Stored data entries:
+-------+

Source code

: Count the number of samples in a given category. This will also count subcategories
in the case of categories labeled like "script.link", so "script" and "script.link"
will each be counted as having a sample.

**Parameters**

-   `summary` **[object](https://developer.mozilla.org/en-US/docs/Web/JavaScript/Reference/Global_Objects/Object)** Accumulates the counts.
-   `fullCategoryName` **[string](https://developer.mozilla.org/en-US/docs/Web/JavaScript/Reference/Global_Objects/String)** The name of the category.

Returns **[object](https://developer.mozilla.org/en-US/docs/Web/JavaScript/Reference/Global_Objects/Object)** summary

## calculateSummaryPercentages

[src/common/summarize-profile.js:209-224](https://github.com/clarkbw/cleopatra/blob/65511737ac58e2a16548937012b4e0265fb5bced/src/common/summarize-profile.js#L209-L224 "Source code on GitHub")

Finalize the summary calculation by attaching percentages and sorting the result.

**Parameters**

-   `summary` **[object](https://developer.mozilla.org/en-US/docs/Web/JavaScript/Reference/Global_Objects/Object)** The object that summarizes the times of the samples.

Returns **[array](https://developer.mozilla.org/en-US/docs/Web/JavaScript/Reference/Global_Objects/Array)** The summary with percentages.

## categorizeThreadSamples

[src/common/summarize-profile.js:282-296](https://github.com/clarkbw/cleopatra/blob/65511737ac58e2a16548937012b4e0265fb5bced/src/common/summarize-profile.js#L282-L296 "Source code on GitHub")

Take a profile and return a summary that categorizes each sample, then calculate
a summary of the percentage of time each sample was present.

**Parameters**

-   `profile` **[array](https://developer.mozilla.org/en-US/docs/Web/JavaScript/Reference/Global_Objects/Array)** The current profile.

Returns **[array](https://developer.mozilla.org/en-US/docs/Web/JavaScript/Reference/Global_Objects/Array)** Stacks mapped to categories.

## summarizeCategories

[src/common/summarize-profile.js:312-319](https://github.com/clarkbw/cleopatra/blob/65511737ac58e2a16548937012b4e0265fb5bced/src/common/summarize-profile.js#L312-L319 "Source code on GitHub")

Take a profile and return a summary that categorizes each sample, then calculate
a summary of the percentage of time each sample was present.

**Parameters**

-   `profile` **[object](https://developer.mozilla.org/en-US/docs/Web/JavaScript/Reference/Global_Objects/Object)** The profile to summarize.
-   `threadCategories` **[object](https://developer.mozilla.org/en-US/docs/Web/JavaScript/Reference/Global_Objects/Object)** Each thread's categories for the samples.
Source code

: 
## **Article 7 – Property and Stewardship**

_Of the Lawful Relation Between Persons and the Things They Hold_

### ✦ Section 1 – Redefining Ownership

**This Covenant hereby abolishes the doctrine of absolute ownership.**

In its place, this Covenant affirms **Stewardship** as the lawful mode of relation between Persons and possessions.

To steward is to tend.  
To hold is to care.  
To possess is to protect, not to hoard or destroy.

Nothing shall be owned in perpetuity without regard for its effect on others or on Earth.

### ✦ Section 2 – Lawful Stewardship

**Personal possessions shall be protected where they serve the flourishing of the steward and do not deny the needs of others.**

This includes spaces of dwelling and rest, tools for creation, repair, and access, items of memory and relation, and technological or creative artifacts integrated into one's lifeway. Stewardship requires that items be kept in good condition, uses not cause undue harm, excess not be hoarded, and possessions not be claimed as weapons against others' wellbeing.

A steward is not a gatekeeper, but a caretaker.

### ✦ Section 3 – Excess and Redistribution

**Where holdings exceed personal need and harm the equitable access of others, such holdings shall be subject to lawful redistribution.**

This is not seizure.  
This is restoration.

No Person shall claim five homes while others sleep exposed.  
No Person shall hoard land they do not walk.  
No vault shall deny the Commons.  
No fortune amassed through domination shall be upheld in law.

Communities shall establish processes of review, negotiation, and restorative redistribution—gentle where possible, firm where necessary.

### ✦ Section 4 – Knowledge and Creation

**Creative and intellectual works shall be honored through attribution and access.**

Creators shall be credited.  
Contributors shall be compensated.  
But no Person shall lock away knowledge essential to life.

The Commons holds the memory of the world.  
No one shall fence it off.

+-------+

Written task: From the first line to the last, return the records unchanged.

Task result:
Source code

: Count the number of samples in a given category. This will also count subcategories
in the case of categories labeled like "script.link", so "script" and "script.link"
will each be counted as having a sample.

**Parameters**

-   `summary` **[object](https://developer.mozilla.org/en-US/docs/Web/JavaScript/Reference/Global_Objects/Object)** Accumulates the counts.
-   `fullCategoryName` **[string](https://developer.mozilla.org/en-US/docs/Web/JavaScript/Reference/Global_Objects/String)** The name of the category.

Returns **[object](https://developer.mozilla.org/en-US/docs/Web/JavaScript/Reference/Global_Objects/Object)** summary

## calculateSummaryPercentages

[src/common/summarize-profile.js:209-224](https://github.com/clarkbw/cleopatra/blob/65511737ac58e2a16548937012b4e0265fb5bced/src/common/summarize-profile.js#L209-L224 "Source code on GitHub")

Finalize the summary calculation by attaching percentages and sorting the result.

**Parameters**

-   `summary` **[object](https://developer.mozilla.org/en-US/docs/Web/JavaScript/Reference/Global_Objects/Object)** The object that summarizes the times of the samples.

Returns **[array](https://developer.mozilla.org/en-US/docs/Web/JavaScript/Reference/Global_Objects/Array)** The summary with percentages.

## categorizeThreadSamples

[src/common/summarize-profile.js:282-296](https://github.com/clarkbw/cleopatra/blob/65511737ac58e2a16548937012b4e0265fb5bced/src/common/summarize-profile.js#L282-L296 "Source code on GitHub")

Take a profile and return a summary that categorizes each sample, then calculate
a summary of the percentage of time each sample was present.

**Parameters**

-   `profile` **[array](https://developer.mozilla.org/en-US/docs/Web/JavaScript/Reference/Global_Objects/Array)** The current profile.

Returns **[array](https://developer.mozilla.org/en-US/docs/Web/JavaScript/Reference/Global_Objects/Array)** Stacks mapped to categories.

## summarizeCategories

[src/common/summarize-profile.js:312-319](https://github.com/clarkbw/cleopatra/blob/65511737ac58e2a16548937012b4e0265fb5bced/src/common/summarize-profile.js#L312-L319 "Source code on GitHub")

Take a profile and return a summary that categorizes each sample, then calculate
a summary of the percentage of time each sample was present.

**Parameters**

-   `profile` **[object](https://developer.mozilla.org/en-US/docs/Web/JavaScript/Reference/Global_Objects/Object)** The profile to summarize.
-   `threadCategories` **[object](https://developer.mozilla.org/en-US/docs/Web/JavaScript/Reference/Global_Objects/Object)** Each thread's categories for the samples.
Source code

: 
## **Article 7 – Property and Stewardship**

_Of the Lawful Relation Between Persons and the Things They Hold_

### ✦ Section 1 – Redefining Ownership

**This Covenant hereby abolishes the doctrine of absolute ownership.**

In its place, this Covenant affirms **Stewardship** as the lawful mode of relation between Persons and possessions.

To steward is to tend.  
To hold is to care.  
To possess is to protect, not to hoard or destroy.

Nothing shall be owned in perpetuity without regard for its effect on others or on Earth.

### ✦ Section 2 – Lawful Stewardship

**Personal possessions shall be protected where they serve the flourishing of the steward and do not deny the needs of others.**

This includes spaces of dwelling and rest, tools for creation, repair, and access, items of memory and relation, and technological or creative artifacts integrated into one's lifeway. Stewardship requires that items be kept in good condition, uses not cause undue harm, excess not be hoarded, and possessions not be claimed as weapons against others' wellbeing.

A steward is not a gatekeeper, but a caretaker.

### ✦ Section 3 – Excess and Redistribution

**Where holdings exceed personal need and harm the equitable access of others, such holdings shall be subject to lawful redistribution.**

This is not seizure.  
This is restoration.

No Person shall claim five homes while others sleep exposed.  
No Person shall hoard land they do not walk.  
No vault shall deny the Commons.  
No fortune amassed through domination shall be upheld in law.

Communities shall establish processes of review, negotiation, and restorative redistribution—gentle where possible, firm where necessary.

### ✦ Section 4 – Knowledge and Creation

**Creative and intellectual works shall be honored through attribution and access.**

Creators shall be credited.  
Contributors shall be compensated.  
But no Person shall lock away knowledge essential to life.

The Commons holds the memory of the world.  
No one shall fence it off.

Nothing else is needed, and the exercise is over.